Saturday, September 29, 2012

No words to describe it.

I know this blog is a little late coming, but when Dr. Season asked me to get up in front of the class and explain my hearing situation he asked me a question that I had no way of explaining. He asked me what it was like not hearing. My answer was was to explain the ways I could hear now, my going to the movies and talking on the phone for the first time in 7 years. But that questioned pondered in my mind over the last week when I traveled home. And then I remembered I wrote about it once and haven't looked at it since, so I began my quest to find it in my boxes and sure enough I did.
 Silence
(Written when I was 16)
Everything around me is so quiet
Like the world is asleep...
Or simply whispering a secret
Behind my back,
Yet, I'm watching things
With my own eyes as they happen
And everything is so alive
And full of energy
I want to scream and shout
At everything to just STOP
I can see it all,
The lips movings f talking people
The instruments strumming of playing bands
The movie screen flashing ...
But what I want is to hear it
I don't want this horrible silence
That suerounds me all the time to continue
I want it to just go away
And never come my direction again
I can't explain the Exact feeling
Of total silence
But it feels like you're an outsider
Or you just don't belong with the rest
And you're always feeling like...
I want to scream at everything to just STOP
I can't see it all...
But what I want is to hear it
I'd give anything to hear it all
Even if it's just for an hour
Or even an entire day...
It'd be worth it to hear the world
After so long of the world's silence
You'd think I'd be used to it by now
And I wouldn't care anymore
But I'm always going to be thinking
...I wish I could just hear the world...


For whatever reason it's Saturday morning and I decided to read a few of Stevens poems and I ran across the poem titled "Thunder by the Musician"
A greatly enjoyed this poem because although I couldn't hear the music going on in my head I could visualize it.

Thunder became men
Ten thousand, men hewn and tumbling
Mobs of ten thousand clashing together
This way and that

Whether it was intentional by Stevens or not I vizualized a drum player pounding his drum sticks against the drums and clashing the cymbals loudly creating the beat described by a thousand men heming and tumbling.
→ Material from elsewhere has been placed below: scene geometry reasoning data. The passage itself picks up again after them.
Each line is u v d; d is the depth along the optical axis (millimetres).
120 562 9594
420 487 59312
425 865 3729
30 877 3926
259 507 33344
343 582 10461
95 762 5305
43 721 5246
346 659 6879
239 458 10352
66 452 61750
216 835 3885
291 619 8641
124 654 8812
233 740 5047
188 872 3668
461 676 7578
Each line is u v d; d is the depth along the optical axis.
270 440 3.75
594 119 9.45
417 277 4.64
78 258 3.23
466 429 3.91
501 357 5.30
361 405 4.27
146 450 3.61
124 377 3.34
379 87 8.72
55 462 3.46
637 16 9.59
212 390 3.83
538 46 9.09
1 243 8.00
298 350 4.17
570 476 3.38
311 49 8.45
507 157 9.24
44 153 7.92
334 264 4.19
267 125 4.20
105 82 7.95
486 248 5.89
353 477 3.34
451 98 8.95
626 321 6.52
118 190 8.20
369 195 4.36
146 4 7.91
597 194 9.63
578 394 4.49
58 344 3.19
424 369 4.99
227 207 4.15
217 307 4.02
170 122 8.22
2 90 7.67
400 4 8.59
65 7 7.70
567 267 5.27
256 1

Friday, September 14, 2012

Poetry like music... Try again!

The last few days of class have been an ongoing discussion about poetry sounding like music if you pay very close attention... And that may be true for the majority of those who read poetry... Like I mentioned... I love writing poetry but hate reading it and I think I now know why! When you think about poetry in relation to music you look at the sounds and you imagine the sounds of certain instruments against the sound of the lines flowing together. Now yes I understand that's very possible and I just explained myself very well (haha) but what about for someone who has only been able to hear specific sounds to musical instruments for say a year like me... I've always had to interpret poetry solely on meaning, definition and purpose. Not sounds and flow and fluency.., so the idea of poetry as music is rather foreign to me. I always feel now (even with the ability to hear music for one year) that a poem has to be analyzed by meaning not enjoyed for sounds. Perhaps I should try reading some poetry while listening to music to see the comparison... I can't even imagine the difficulty I am having now being able to hear that someone COMPLETELY deaf might experience!

Unpacked volcanos

The children who were once faster than they are now will return at some point, and when they do the chilled weather of Autum will arrive, coldness it is indeed. Such coldness will freeze many things including the lovely grapes upon the trees and vines. Such coldness that gives you goosebumps, shivering coldness! They, who were once children but now are now will always return for something left behind, something that will always remain upon that hill. The children used to whisper and tell of stories of such a mansion at the top of the hill. Stories of ghosts and the "what ifs" of what might become of the mansion in years to come. And of its inhabitants! When the Autum is there and the weather is cold, the children will return to the hill, the hill with a mansion upon it, always returning for something! They will always remember the mansion on the hill and the chilled Autum weather, they will always remember the old man who sends them postcards from the mansion on the volcano.

Tuesday, September 4, 2012

Love to write it, "dislike" to read it

I thought I'd start myself off with admitting that I am in fact a bit nervous for this course! I love to write poetry myself, in fact I have a stack of papers I've been meaning to put into a nice binder for about a year now since I putting my writing aside. But the truth is that I cannot stand reading poetry and having to analyis it. I feel it's to much pressure to really think about what the poetry means. You get graded or evaluated based on your answer which poetry (anyones poetry) can mean anything to any different person, so it is rather difficult for me to show enthusiasm for thinking and "brainstorming" about someone elses writing. But I am hoping to be proven wrong about Stevens writing and style of poems. I have only read the first 20 to 30 pages of his collection thus far. Without critically thinking, I enjoy his writing and the mystery to him. I did notice that he had a common theme going on between poems but could not put my finger on it specifically until we talked more about it in class on Friday. So after admitting my truth and fear of a poetry class, I'm setting aside my feelings and hoping for the best! Bring it on Stevens!